Dekrit tersebut mencoba menampung aspirasi umat Islam dengan menyebut “Piagam Djakarta tertanggal 22 Djuni 1945 mendjiwai Undang-Undang Dasar 1945 dan adalah merupakan suatu rangkaian kesatuan dengan Konstitusi tersebut.”
Lantas apakah makna dari menjiwai tersebut? apa konsekuensinya? Satu penjelasan pemerintah terkait makna tersebut dapat dilihat dari penjelasannya. Ir. Djuanda sebagai Perdana Menteri yang mewakili pemerintah menjelaskan bahwa,
“…mengingat kenjataan sebagian terbesar rakjat Indonesia memeluk agama Islam dan mengingat pula prosedur demokratis, jaitu pemilihan umum untuk memilih wakil-wakil rakjat dalam Dewan Perwakilan Rakjat dan Madjelis Permusjawaratan Rakjat nanti, pemerintah jakin, bahwa kedua Badan perwakilan tersebut tadi tidak akan menerima atau menentukan keputusan, Undang-undang atay peraturan pemerintah yang lain, jang bertentangan dengan hukum sjari’ah Islam, dengan tidak mengurangi ketetapan jang termaktub dalam pasal 29 Undang-undang Dasar 1945 bagi pemeluk agama lain.” (Kementerian Penerangan R.I. : 1964)

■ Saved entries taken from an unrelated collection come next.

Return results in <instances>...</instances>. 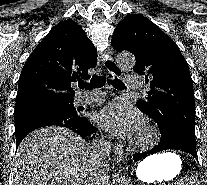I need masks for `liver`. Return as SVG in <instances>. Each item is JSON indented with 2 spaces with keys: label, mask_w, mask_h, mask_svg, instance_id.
Wrapping results in <instances>:
<instances>
[{
  "label": "liver",
  "mask_w": 207,
  "mask_h": 185,
  "mask_svg": "<svg viewBox=\"0 0 207 185\" xmlns=\"http://www.w3.org/2000/svg\"><path fill=\"white\" fill-rule=\"evenodd\" d=\"M96 151L66 127H41L21 141L13 185H95Z\"/></svg>",
  "instance_id": "liver-1"
}]
</instances>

Di dalam notanya kepada Presiden Republik Indonesia pada tanggal 28 Juli 1959, Partai Masyumi menyatakan pernyataan dan peringatan sebagai berikut:
“Mulai saat itu (Dekrit), sesuai dengan pembawaan Masyumi, maka Masyumi tunduk kepada Undang-Undang Dasar yang berlaku dan oleh karenanya, merasa berhak pula untuk meminta, di mana perlu untuk menuntut, kepada siapa pun, juga sampai kepada pemerintah dan Presiden untuk tunduk pula kepada Undang-Undang Dasar sebagai landasan bersama hidup bernegara.” (Prawoto Mangkusasmito: 1977) [Tulisan ini merupakan bagian kedua dari tiga tulisan].